473 Huntsman
New research conducted by Paul Rosenbaum (PSC/PARC Research Associate) on duty hour reforms and its effect on surgeons was featured in a Penn LDI blog. Read more here.
Robert G. Putzel Professor of Statistics
Ph.D., Statistics, Harvard University, 1980
I am the Robert G. Putzel Professor in the Department of Statistics at the Wharton School of the University of Pennsylvania and a senior fellow of the Leonard Davis Institute of Health Economics at the University of Pennsylvania. As a pioneer in the development of methods for the design and analysis of observational studies and the author of two popular books and dozens of papers on the topic, my relationship with the PARC has weathered the test of time and fostered collaborations with several other PARC Associates Aiken, McHugh, Volpp, and Smith. These methodological contributions related to all PARC themes. For example, I am considered one of the world’s leading experts on multivariate matching and have published extensively on the development of new methods and theory using multivariate matching in both the statistics and medical literature. I have written on a vast array of topics of interest in statistics including the design of observational studies, latent variable models, the analysis of aggregated data, the analysis of clinical trials, and other topics. For over 20 years, I have been collaborating with Dr. J. Silber. In the past 15, we have conducted numerous studies involving Medicare claims using multivariate matching, in particular the conceptualization and publication of the new matching methods.

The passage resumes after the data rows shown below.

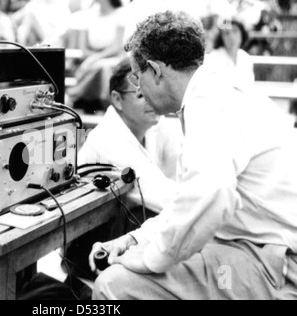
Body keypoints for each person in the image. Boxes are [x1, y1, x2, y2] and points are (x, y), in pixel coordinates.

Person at [90, 11, 297, 300]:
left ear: (155, 70)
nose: (138, 89)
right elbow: (189, 201)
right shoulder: (214, 90)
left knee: (113, 284)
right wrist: (135, 239)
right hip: (261, 252)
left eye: (138, 78)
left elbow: (209, 196)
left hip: (273, 266)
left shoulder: (207, 103)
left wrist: (146, 259)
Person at [79, 58, 182, 213]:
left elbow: (182, 173)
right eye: (141, 95)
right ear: (117, 100)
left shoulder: (155, 124)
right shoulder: (107, 141)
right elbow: (164, 198)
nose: (153, 100)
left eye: (155, 92)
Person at [203, 17, 255, 89]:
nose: (231, 37)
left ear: (242, 33)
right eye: (227, 33)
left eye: (235, 31)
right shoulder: (212, 59)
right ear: (222, 37)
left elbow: (250, 87)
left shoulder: (246, 58)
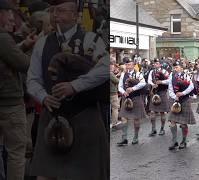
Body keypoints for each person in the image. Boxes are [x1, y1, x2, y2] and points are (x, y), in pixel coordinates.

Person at [26, 0, 108, 179]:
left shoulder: (91, 39)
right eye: (54, 11)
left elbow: (105, 69)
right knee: (44, 175)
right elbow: (32, 79)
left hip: (84, 117)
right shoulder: (42, 43)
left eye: (62, 11)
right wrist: (43, 97)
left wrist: (74, 86)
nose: (56, 16)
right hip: (51, 118)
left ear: (76, 16)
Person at [0, 0, 36, 179]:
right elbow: (23, 64)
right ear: (1, 14)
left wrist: (23, 46)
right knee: (16, 152)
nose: (13, 20)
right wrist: (34, 54)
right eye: (10, 15)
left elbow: (7, 57)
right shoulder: (2, 37)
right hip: (9, 103)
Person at [166, 60, 196, 150]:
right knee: (172, 122)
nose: (175, 69)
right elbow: (170, 88)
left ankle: (183, 140)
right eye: (174, 67)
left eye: (177, 67)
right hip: (175, 101)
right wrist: (175, 96)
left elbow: (191, 87)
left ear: (181, 68)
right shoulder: (172, 76)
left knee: (183, 124)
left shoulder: (186, 75)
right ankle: (174, 141)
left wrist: (182, 93)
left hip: (184, 100)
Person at [117, 57, 147, 146]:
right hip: (126, 98)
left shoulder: (138, 74)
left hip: (136, 98)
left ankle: (135, 137)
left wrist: (132, 89)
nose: (127, 66)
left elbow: (143, 83)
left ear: (134, 65)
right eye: (126, 64)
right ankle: (124, 138)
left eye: (129, 64)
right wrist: (123, 92)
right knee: (123, 118)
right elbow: (120, 86)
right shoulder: (123, 74)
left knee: (136, 118)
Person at [147, 58, 170, 136]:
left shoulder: (165, 72)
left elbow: (169, 81)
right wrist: (153, 84)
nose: (155, 64)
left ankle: (162, 129)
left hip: (162, 92)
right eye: (154, 63)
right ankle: (153, 129)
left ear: (160, 64)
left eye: (157, 63)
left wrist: (161, 82)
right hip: (154, 93)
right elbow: (149, 80)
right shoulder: (151, 72)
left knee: (162, 112)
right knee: (152, 112)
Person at [110, 59, 121, 129]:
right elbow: (117, 81)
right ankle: (114, 123)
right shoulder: (110, 73)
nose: (114, 67)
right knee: (115, 108)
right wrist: (118, 76)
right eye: (113, 66)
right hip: (113, 93)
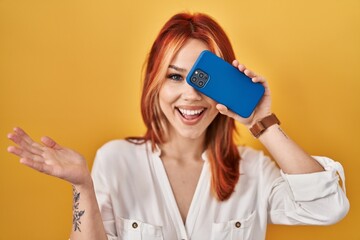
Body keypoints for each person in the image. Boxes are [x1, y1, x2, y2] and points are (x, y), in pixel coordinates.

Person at [7, 12, 349, 240]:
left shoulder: (254, 171)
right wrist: (83, 186)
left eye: (203, 79)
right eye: (174, 76)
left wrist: (263, 123)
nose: (191, 95)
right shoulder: (115, 160)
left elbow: (327, 207)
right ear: (154, 84)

I have written three books that are directly relevant for this competing renewal. (1) Observational Studies (Springer Verlag Series in Statistics) is now in its second edition. (2) Design of Observational Studies (also Springer Verlag Series in Statistics), covers multivariate matching and designing observational studies to be insensitive to unmeasured biases. (3) My most recent book, Observation and Experiment: An Introduction to Causal Inference, was published in 2017 (Harvard University Press). I was invited to speak at the Nelder Lecture, Imperial College in London in 2016. I am a Fellow of the American Statistical Association, and have served frequently on committees for the United States National Academy of Sciences. In 2003, I received the Snedecor Award from the Committee of Presidents of Statistical Societies.